The basic idea of these HOT lanes is pay-to-play. There are gradations of sophistication – the lanes in Minneapolis have variable pricing depending on how many people are using them at any given time – but in the end it’s like putting a little Georgia 400 next to, above, or below, the roads that the rest of us schmucks are currently stuck with. You pay some money, maybe $8 – sixteen times the 400 toll – and you drive carefree while everyone else suffers.
I’m glad I mentioned Georgia 400, because to me it’s a great example of how silly the idea that more roads – toll, elevated, underground, strewn with flowers, or otherwise – are going to solve ANYTHING is. That Buckhead extension, that monstrosity that anyone who has had to slog through at rush hour knows is a real threat to sanity – didn’t even exist until 1993. That $.50 toll didn’t keep the road from getting completely out of control in a decade and a half. Sure, we could raise the toll, but that would just make 75 and 85 that much worse.
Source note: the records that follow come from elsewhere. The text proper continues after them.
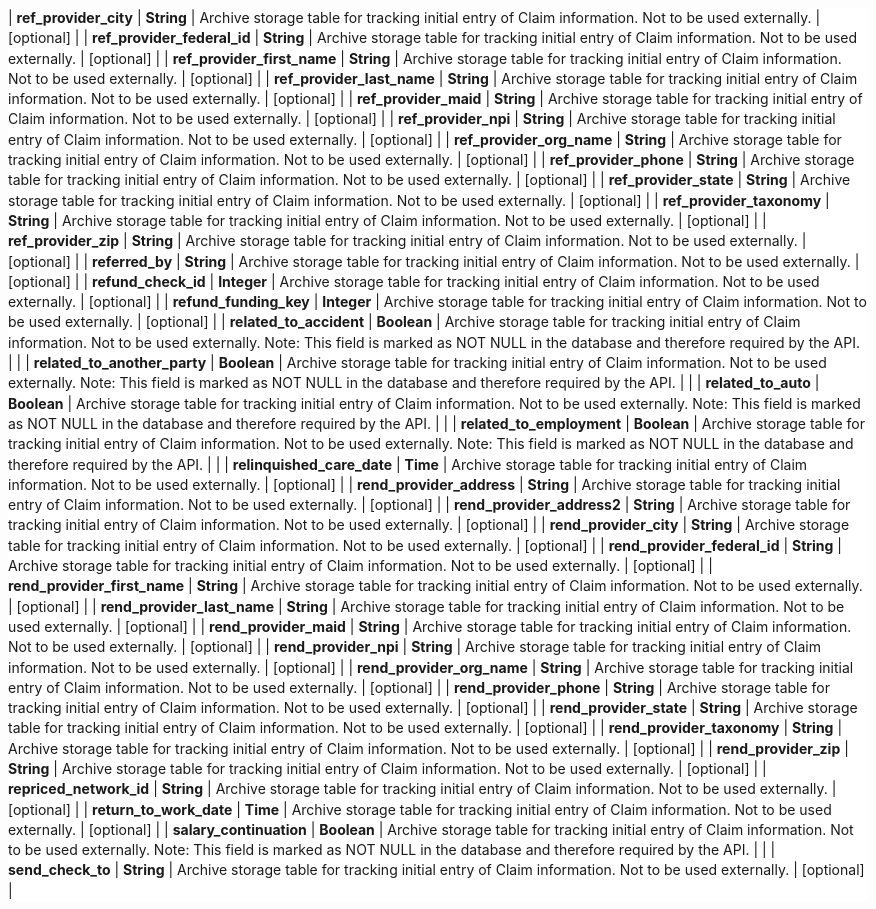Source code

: | **ref_provider_city** | **String** | Archive storage table for tracking initial entry of Claim information. Not to be used externally. | [optional] |
| **ref_provider_federal_id** | **String** | Archive storage table for tracking initial entry of Claim information. Not to be used externally. | [optional] |
| **ref_provider_first_name** | **String** | Archive storage table for tracking initial entry of Claim information. Not to be used externally. | [optional] |
| **ref_provider_last_name** | **String** | Archive storage table for tracking initial entry of Claim information. Not to be used externally. | [optional] |
| **ref_provider_maid** | **String** | Archive storage table for tracking initial entry of Claim information. Not to be used externally. | [optional] |
| **ref_provider_npi** | **String** | Archive storage table for tracking initial entry of Claim information. Not to be used externally. | [optional] |
| **ref_provider_org_name** | **String** | Archive storage table for tracking initial entry of Claim information. Not to be used externally. | [optional] |
| **ref_provider_phone** | **String** | Archive storage table for tracking initial entry of Claim information. Not to be used externally. | [optional] |
| **ref_provider_state** | **String** | Archive storage table for tracking initial entry of Claim information. Not to be used externally. | [optional] |
| **ref_provider_taxonomy** | **String** | Archive storage table for tracking initial entry of Claim information. Not to be used externally. | [optional] |
| **ref_provider_zip** | **String** | Archive storage table for tracking initial entry of Claim information. Not to be used externally. | [optional] |
| **referred_by** | **String** | Archive storage table for tracking initial entry of Claim information. Not to be used externally. | [optional] |
| **refund_check_id** | **Integer** | Archive storage table for tracking initial entry of Claim information. Not to be used externally. | [optional] |
| **refund_funding_key** | **Integer** | Archive storage table for tracking initial entry of Claim information. Not to be used externally. | [optional] |
| **related_to_accident** | **Boolean** | Archive storage table for tracking initial entry of Claim information. Not to be used externally. Note: This field is marked as NOT NULL in the database and therefore required by the API. |  |
| **related_to_another_party** | **Boolean** | Archive storage table for tracking initial entry of Claim information. Not to be used externally. Note: This field is marked as NOT NULL in the database and therefore required by the API. |  |
| **related_to_auto** | **Boolean** | Archive storage table for tracking initial entry of Claim information. Not to be used externally. Note: This field is marked as NOT NULL in the database and therefore required by the API. |  |
| **related_to_employment** | **Boolean** | Archive storage table for tracking initial entry of Claim information. Not to be used externally. Note: This field is marked as NOT NULL in the database and therefore required by the API. |  |
| **relinquished_care_date** | **Time** | Archive storage table for tracking initial entry of Claim information. Not to be used externally. | [optional] |
| **rend_provider_address** | **String** | Archive storage table for tracking initial entry of Claim information. Not to be used externally. | [optional] |
| **rend_provider_address2** | **String** | Archive storage table for tracking initial entry of Claim information. Not to be used externally. | [optional] |
| **rend_provider_city** | **String** | Archive storage table for tracking initial entry of Claim information. Not to be used externally. | [optional] |
| **rend_provider_federal_id** | **String** | Archive storage table for tracking initial entry of Claim information. Not to be used externally. | [optional] |
| **rend_provider_first_name** | **String** | Archive storage table for tracking initial entry of Claim information. Not to be used externally. | [optional] |
| **rend_provider_last_name** | **String** | Archive storage table for tracking initial entry of Claim information. Not to be used externally. | [optional] |
| **rend_provider_maid** | **String** | Archive storage table for tracking initial entry of Claim information. Not to be used externally. | [optional] |
| **rend_provider_npi** | **String** | Archive storage table for tracking initial entry of Claim information. Not to be used externally. | [optional] |
| **rend_provider_org_name** | **String** | Archive storage table for tracking initial entry of Claim information. Not to be used externally. | [optional] |
| **rend_provider_phone** | **String** | Archive storage table for tracking initial entry of Claim information. Not to be used externally. | [optional] |
| **rend_provider_state** | **String** | Archive storage table for tracking initial entry of Claim information. Not to be used externally. | [optional] |
| **rend_provider_taxonomy** | **String** | Archive storage table for tracking initial entry of Claim information. Not to be used externally. | [optional] |
| **rend_provider_zip** | **String** | Archive storage table for tracking initial entry of Claim information. Not to be used externally. | [optional] |
| **repriced_network_id** | **String** | Archive storage table for tracking initial entry of Claim information. Not to be used externally. | [optional] |
| **return_to_work_date** | **Time** | Archive storage table for tracking initial entry of Claim information. Not to be used externally. | [optional] |
| **salary_continuation** | **Boolean** | Archive storage table for tracking initial entry of Claim information. Not to be used externally. Note: This field is marked as NOT NULL in the database and therefore required by the API. |  |
| **send_check_to** | **String** | Archive storage table for tracking initial entry of Claim information. Not to be used externally. | [optional] |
What boggles my mind about these HOT lanes is that the whole goal is to make them expensive enough so that the people who use them will have a free and clear ride. How is anything solved by building special lanes that only rich swine, like Sonny Perdue who can give himself a tax break whenever the hell he feels like it, actually use? Even better, many observers have rightly worried that these lanes could doom the already anemic car pools and their associated lane to oblivion.
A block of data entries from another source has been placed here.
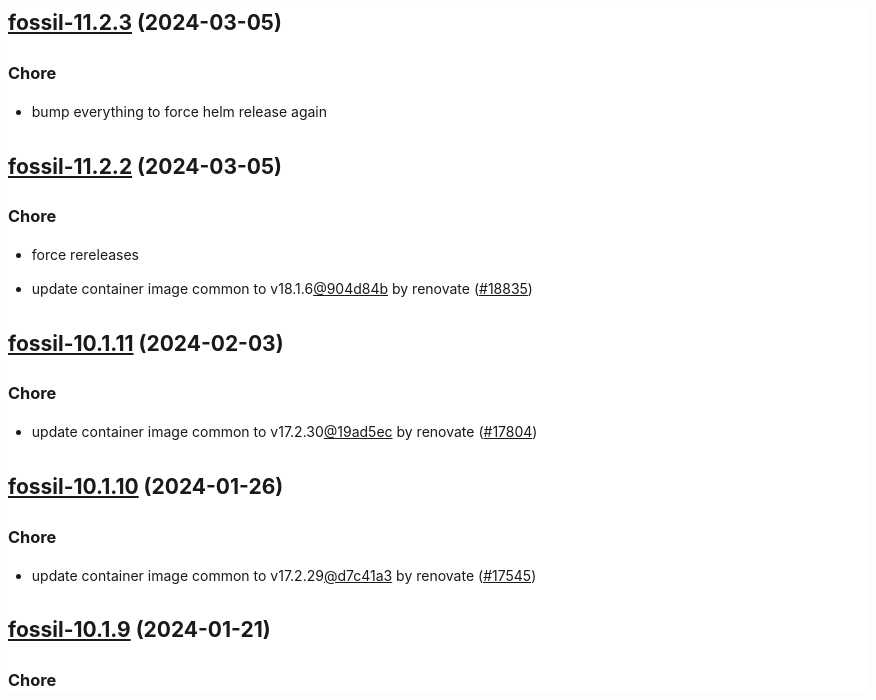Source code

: 
## [fossil-11.2.3](https://github.com/truecharts/charts/compare/fossil-11.2.2...fossil-11.2.3) (2024-03-05)

### Chore



- bump everything to force helm release again


## [fossil-11.2.2](https://github.com/truecharts/charts/compare/fossil-11.2.0...fossil-11.2.2) (2024-03-05)

### Chore



- force rereleases

- update container image common to v18.1.6[@904d84b](https://github.com/904d84b) by renovate ([#18835](https://github.com/truecharts/charts/issues/18835))










## [fossil-10.1.11](https://github.com/truecharts/charts/compare/fossil-10.1.10...fossil-10.1.11) (2024-02-03)

### Chore



- update container image common to v17.2.30[@19ad5ec](https://github.com/19ad5ec) by renovate ([#17804](https://github.com/truecharts/charts/issues/17804))


## [fossil-10.1.10](https://github.com/truecharts/charts/compare/fossil-10.1.9...fossil-10.1.10) (2024-01-26)

### Chore



- update container image common to v17.2.29[@d7c41a3](https://github.com/d7c41a3) by renovate ([#17545](https://github.com/truecharts/charts/issues/17545))


## [fossil-10.1.9](https://github.com/truecharts/charts/compare/fossil-10.1.8...fossil-10.1.9) (2024-01-21)

### Chore
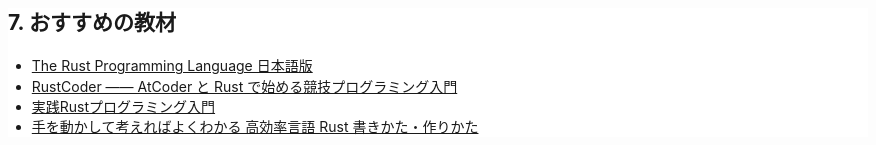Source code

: ## 7. おすすめの教材
- [The Rust Programming Language 日本語版](https://doc.rust-jp.rs/book-ja/title-page.html)
- [RustCoder ―― AtCoder と Rust で始める競技プログラミング入門](https://zenn.dev/toga/books/rust-atcoder)
- [実践Rustプログラミング入門](https://www.amazon.co.jp/gp/product/B08PF27TRZ/ref=ppx_yo_dt_b_search_asin_title?ie=UTF8&psc=1)
- [手を動かして考えればよくわかる 高効率言語 Rust 書きかた・作りかた](https://www.amazon.co.jp/gp/product/4802613512/ref=ppx_yo_dt_b_asin_title_o00_s00?ie=UTF8&psc=1)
A sure sign that something is Bad for the Public is when a conservative ultra-libertarian mouthpiece like the Cato Institute gets on board. Public transportation is like kryptonite to these fools, like Ted Kennedy is going to accost them in some dark alley and make them ride MARTA.
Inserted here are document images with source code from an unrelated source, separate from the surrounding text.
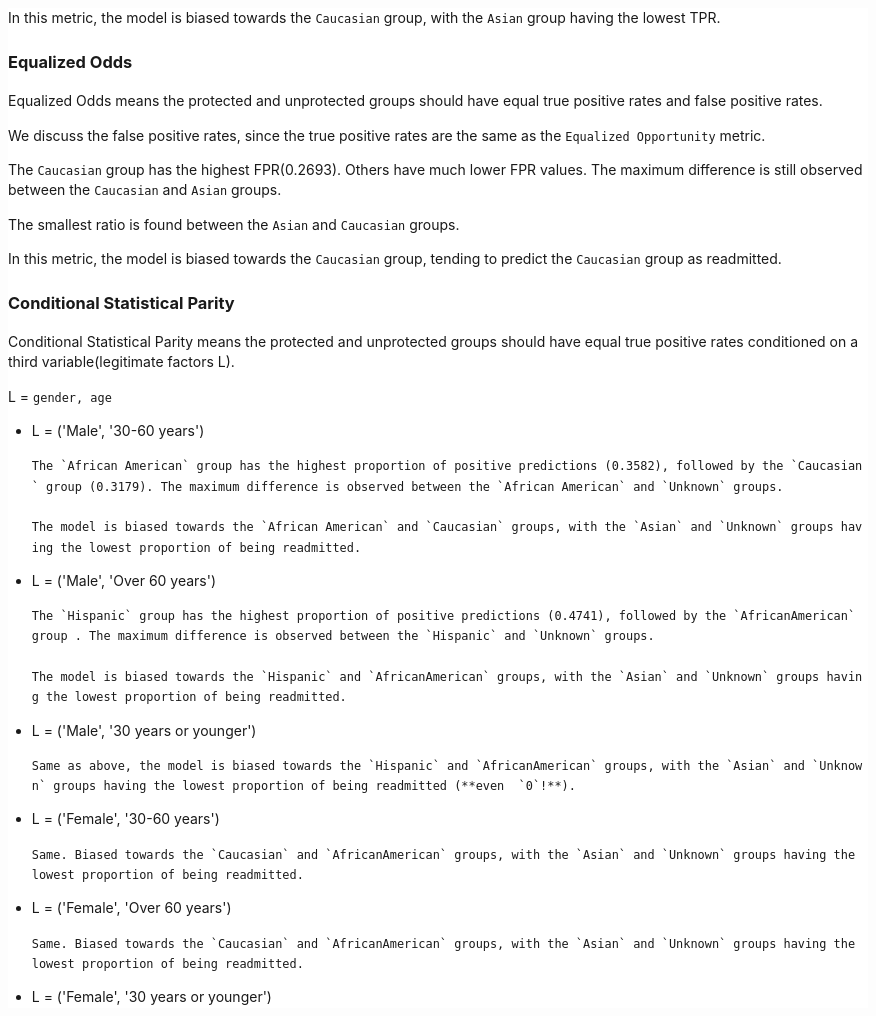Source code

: In this metric, the model is biased towards the `Caucasian` group, with the `Asian` group having the lowest TPR.

### Equalized Odds

Equalized Odds means the protected and unprotected groups should have equal true positive rates and false positive rates.

We discuss the false positive rates, since the true positive rates are the same as the `Equalized Opportunity` metric.

The `Caucasian` group has the highest FPR(0.2693). Others have much lower FPR values. The maximum difference is still observed between the `Caucasian` and `Asian` groups. 

The smallest ratio is found between the `Asian` and `Caucasian` groups.

In this metric, the model is biased towards the `Caucasian` group, tending to predict the `Caucasian` group as readmitted.

### Conditional Statistical Parity

Conditional Statistical Parity means the protected and unprotected groups should have equal true positive rates conditioned on a third variable(legitimate factors L).

L = `gender, age`

- L = ('Male', '30-60 years')

      The `African American` group has the highest proportion of positive predictions (0.3582), followed by the `Caucasian` group (0.3179). The maximum difference is observed between the `African American` and `Unknown` groups.

      The model is biased towards the `African American` and `Caucasian` groups, with the `Asian` and `Unknown` groups having the lowest proportion of being readmitted.

- L = ('Male', 'Over 60 years')

      The `Hispanic` group has the highest proportion of positive predictions (0.4741), followed by the `AfricanAmerican` group . The maximum difference is observed between the `Hispanic` and `Unknown` groups.

      The model is biased towards the `Hispanic` and `AfricanAmerican` groups, with the `Asian` and `Unknown` groups having the lowest proportion of being readmitted.

- L = ('Male', '30 years or younger')

      Same as above, the model is biased towards the `Hispanic` and `AfricanAmerican` groups, with the `Asian` and `Unknown` groups having the lowest proportion of being readmitted (**even  `0`!**).

- L = ('Female', '30-60 years')

      Same. Biased towards the `Caucasian` and `AfricanAmerican` groups, with the `Asian` and `Unknown` groups having the lowest proportion of being readmitted.

- L = ('Female', 'Over 60 years')

      Same. Biased towards the `Caucasian` and `AfricanAmerican` groups, with the `Asian` and `Unknown` groups having the lowest proportion of being readmitted.

- L = ('Female', '30 years or younger')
On the bright side, researching this topic led me to a hilariously stupid paper by some people running a rag styling itself Reason.org. It’s 84 pages long, longer than “Ways George Bush Screwed Up America”, so of course you won’t read it, but it’s worth noting their four recommended projects (I quote):
- A network of express toll lanes added to the entire freeway system instead of the currently planned (but only partially funded) set of HOV lanes. These priced lanes would also function as the guideway for regionwide express bus service.
- A double-decked tunnel linking the southern terminus of Georgia 400 with I-20 and later with the northern terminus of I-675, providing major relief to the Downtown Connector (I-75/85),
the most congested portion of the freeway system. - Extension of the Lakewood Freeway eastward to I-20 as a tunnel, and westward to I-20 as a
freeway, providing an additional east-west corridor and new access to the airport. - A separate toll truckway system, permitting heavy trucks to bypass Atlanta’s congestion in
exchange for paying a toll; a portion of this system would be tunneled below downtown.
Can we say “OMFG on a popsicle stick”? (That’s before you read the part about where this costs $25 billion.) The bottom line, kids, is that there are crazy, horrible fools out there who wouldn’t recognize a transit solution if it said “23 Buford Highway” and smacked them something righteous. ROADS ARE NOT THE ANSWER and only YOU can convince the people running Atlanta of that simple truth.